Sanitizing data is a very important part of any server side scripting language, and it’s no different for PHP. So here is one simple way of sanitizing data using the dreaded REGEX.

Throughout this tutorial I will be using preg_replace as mentioned in the title. I have chosen PCRE type functions over POSIX as POSIX is being completely removed in PHP 6 & has been marked deprecated (depreciated) since PHP version 5.3.0.

First let’s look at what exactly data sanitization is & why we need it.

What Is Data Sanitization?

Data sanitization is the act of making user input data safe. That is taking any data that is provided by the user of the application and removing or escaping anything that could possibly be harmful to the running of the application.

There are two methods I use to sanitize data.

Escaping

Escaping is the method of making data safe by nullifying its value from a programmatic standpoint, therefore turning it into a string or plain text.

Purging or Removal

Purging or removal is the act of removing data that could be damaging to the application. In most cases though you only purge/remove data which is required to make the data dangerous. For example, removing the wakkas from a strong tag (< >) will nullify its ability to make text bold & just leave innocent text in its place.

Data Sanitization Using REGEX

In this tutorial we are going to take a quick look at using REGEX along with preg_replace() to sanitize using the purge/removal method. We are going to remove all characters that we do not expect to be included in our input data. This is useful for scripts such as simple searches where we expect our input to only contain text. It can also be useful for simple text fields in forms such as name fields where we expect the value to only contain simple text.

Let’s assume we have some data coming in via POST from a form.
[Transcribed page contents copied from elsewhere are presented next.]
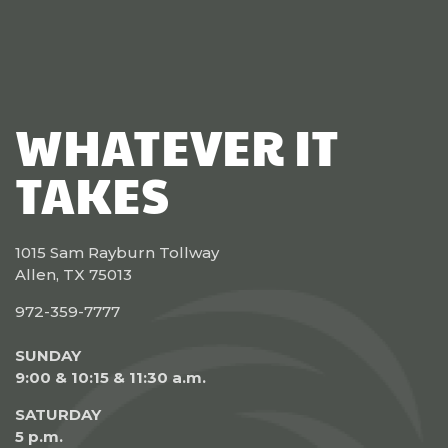
WHATEVER IT
TAKES
1015 Sam Rayburn Tollway
Allen, TX 75013
972-359-7777
SUNDAY
9:00 & 10:15 & 11:30 a.m.
SATURDAY
5 p.m.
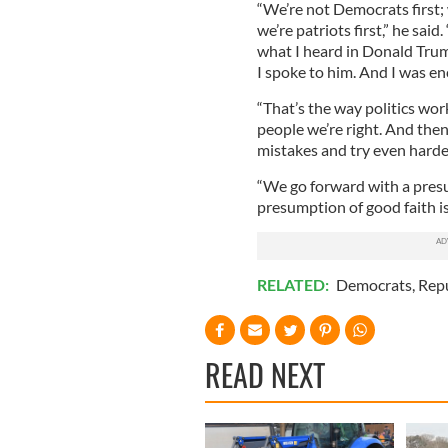
“We’re not Democrats first; 
we’re patriots first,” he sai
what I heard in Donald Trum
I spoke to him. And I was en
“That’s the way politics wor
people we’re right. And then
mistakes and try even harde
“We go forward with a presum
presumption of good faith is
RELATED:
Democrats
,
Rep
READ NEXT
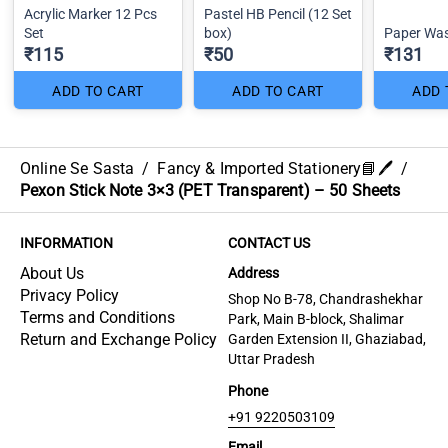
Acrylic Marker 12 Pcs
Pastel HB Pencil (12 Set
Set
box)
Paper Was
₹115
₹50
₹131
ADD TO CART
ADD TO CART
ADD 
Online Se Sasta
/
Fancy & Imported Stationery📘🖊️
/
Pexon Stick Note 3×3 (PET Transparent) – 50 Sheets
INFORMATION
CONTACT US
About Us
Address
Privacy Policy
Shop No B-78, Chandrashekhar
Terms and Conditions
Park, Main B-block, Shalimar
Return and Exchange Policy
Garden Extension II, Ghaziabad,
Uttar Pradesh
Phone
+91 9220503109
Email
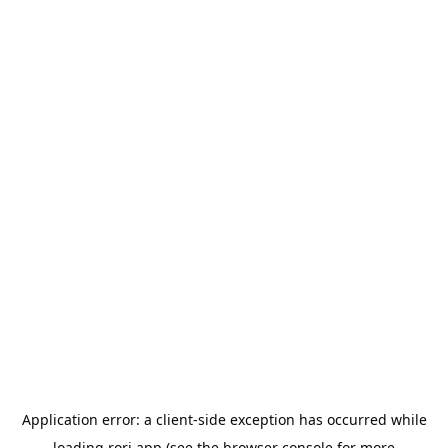
Application error: a
client
-side exception has occurred while
loading
rori.app
(see the
browser console
for more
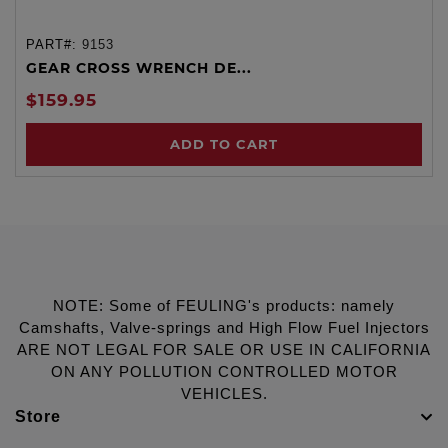
PART#:
9153
GEAR CROSS WRENCH DE...
$159.95
ADD TO CART
NOTE: Some of FEULING's products: namely
Camshafts, Valve-springs and High Flow Fuel Injectors
ARE NOT LEGAL FOR SALE OR USE IN CALIFORNIA
ON ANY POLLUTION CONTROLLED MOTOR
VEHICLES.
Store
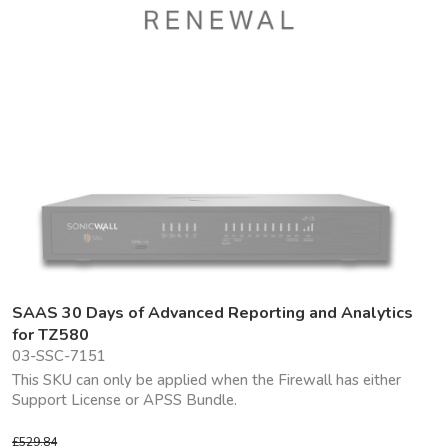
SAAS 30 Days of Advanced Reporting and Analytics
for TZ580
03-SSC-7151
This SKU can only be applied when the Firewall has either
Support License or APSS Bundle.
£529.84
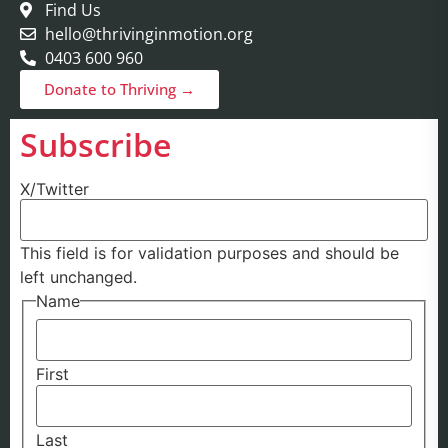
Find Us
hello@thrivinginmotion.org
0403 600 960
Donate to Thriving →
Subscribe
X/Twitter
This field is for validation purposes and should be
left unchanged.
Name
First
Last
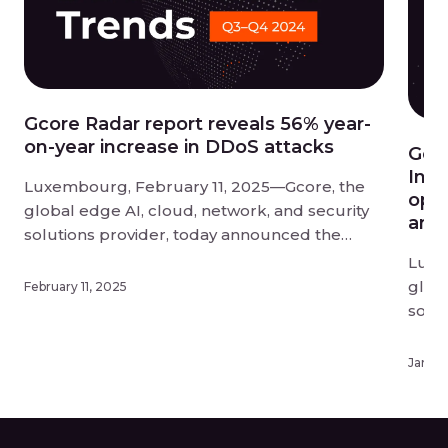
Gcore Radar report reveals 56% year-
on-year increase in DDoS attacks
Gco
Infe
Luxembourg, February 11, 2025—Gcore, the
opti
global edge AI, cloud, network, and security
and 
solutions provider, today announced the
findings of its Q3-Q4 2024 Radar report into
Luxe
DDoS attack trends. DDoS attacks have
globa
February 11, 2025
reached unprecedented scale and disruption
solu
in 2024, and businesses need to act fast to
upda
protect themselves from this evolving threat.
know
Januar
[…]
offer
deplo
exper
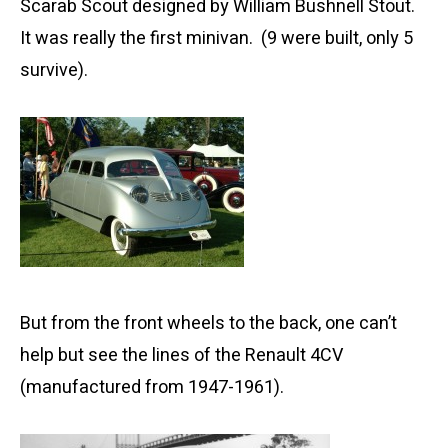
Scarab Scout designed by William Bushnell Stout.
It was really the first minivan. (9 were built, only 5
survive).
But from the front wheels to the back, one can’t
help but see the lines of the Renault 4CV
(manufactured from 1947-1961).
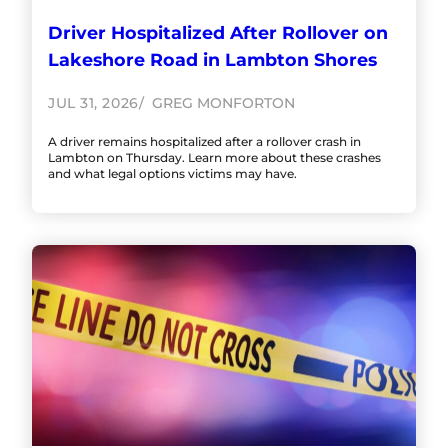
Driver Hospitalized After Rollover on
Lakeshore Road in Lambton Shores
JUL 31, 2026
GREG MONFORTON
A driver remains hospitalized after a rollover crash in
Lambton on Thursday. Learn more about these crashes
and what legal options victims may have.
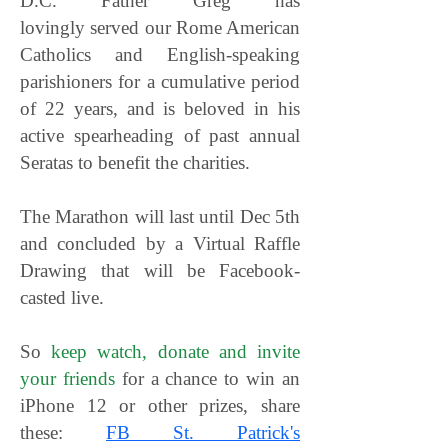
D.C. Father Greg has
lovingly served our Rome American
Catholics and English-speaking
parishioners for a cumulative period
of 22 years, and is beloved in his
active spearheading of past annual
Seratas to benefit the charities.
The Marathon will last until Dec 5th
and concluded by a
Virtual Raffle
Drawing that will be Facebook-
casted live.
So
keep watch, donate and invite
your friends
for a chance to win an
iPhone 12 or other prizes, share
these:
FB St. Patrick's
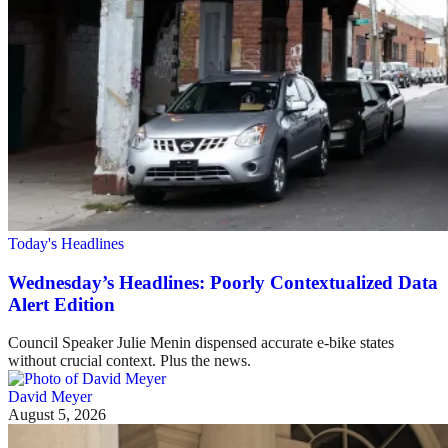
Today's Headlines
Wednesday’s Headlines: Poorly Contextualized Data
Alert Edition
Council Speaker Julie Menin dispensed accurate e-bike states
without crucial context. Plus the news.
David Meyer
August 5, 2026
Let’s also assume that our form submitted this Data <strong>Sanitization</strong>

//Data in $_POST['data']
$data = $_POST['data'];
$data = preg_replace('/[^a-z0-9 ]/i', '', $data);

This will result in:

Data strongSanitizationstrong

Why? Well because of our REGEX pattern. That’s the strange /[^a-z0-9 ]/i part. The square brackets define a pattern of characters & the caret (^) symbol tells it that we want to find characters that do not match that pattern. The characters themselves are written like that because they mean match from a to z & 0 to 9, the space is there so it doesn’t remove spaces too. The i at the end tells it to be case insensitive. We replace with nothing and the last parameter is the variable that contains the data. You may notice the strong text is still there. We didn’t remove the entire tag as there is a PHP function already available to remove unwanted HTML tags. This was just an example to explain how preg_replace works.

So you may be wondering why this helps stop malicious attacks. Well one example is data sent though $_GET. You may have noticed a post by Lisa Marie yesterday highlighting a problem with the Zazzle Store builder. The problem was that Javascript could be passed through to one of the variables that output into the HTML because the variable wasn’t checked for characters that wouldn’t be necessary for the job it performed. Adding REGEX similar to the one above, checking for data that wasn’t required by the variable, (the variable only needed letters, numerics, commas, and underscores) means we could nullify any Javascript injection by removing the special characters need for it to be parsed. Anyone that did attempt it would find their Javascript reduced to harmless text.

Matching Harmful Attributes

So what about if you want to allow HTML but not Javascript based attributes such as onclick & onmouseover? Well you could try this:

//Data in $_POST['data']
$data = $_POST['data'];
$data = preg_replace('/on[a-z]+=\".*\"/i', '', $data);

I’m no expert on REGEX, but this seems to work well for me. We match the word ‘on’ followed by any amount of letters (+ means one or more) until it hits an equals symbol then a quote which must be backslashed. Then any type and number of character (.*), Then a quote again. Case insensitive as before. This takes something like <a href="#" onclick="alert('hi');">text</a> and removes the event attribute turning into <a href="#" >text</a>.

You may be thinking what about harmful HTML tags? Well your complete code could be this:

//Data in $_POST['data']
$data = $_POST['data'];
$data = strip_tags($data, '<a><strong><em>');
$data = preg_replace('/on[a-z]+=\".*\"/i', '', $data);

That would use strip_tags() to remove all HTML tags except the ones in your list. Then the REGEX would remove any Javascript event attributes in the HTML tags that remain.

Conclusions

Data sanitization is an extremely important part of coding that should be observed when dealing with any amount of data entered by a user. I was taught to observe one rule, never trust the user. It sounds horrible, but it’s better not to trust the data entered by users & be wrong than trust it and end up being victim to an exploit.

I hope this post has been helpful. If you have any useful pieces of REGEX that can used for data sanitization then please feel free to share them in the comments. With you permission I might even add them to this post.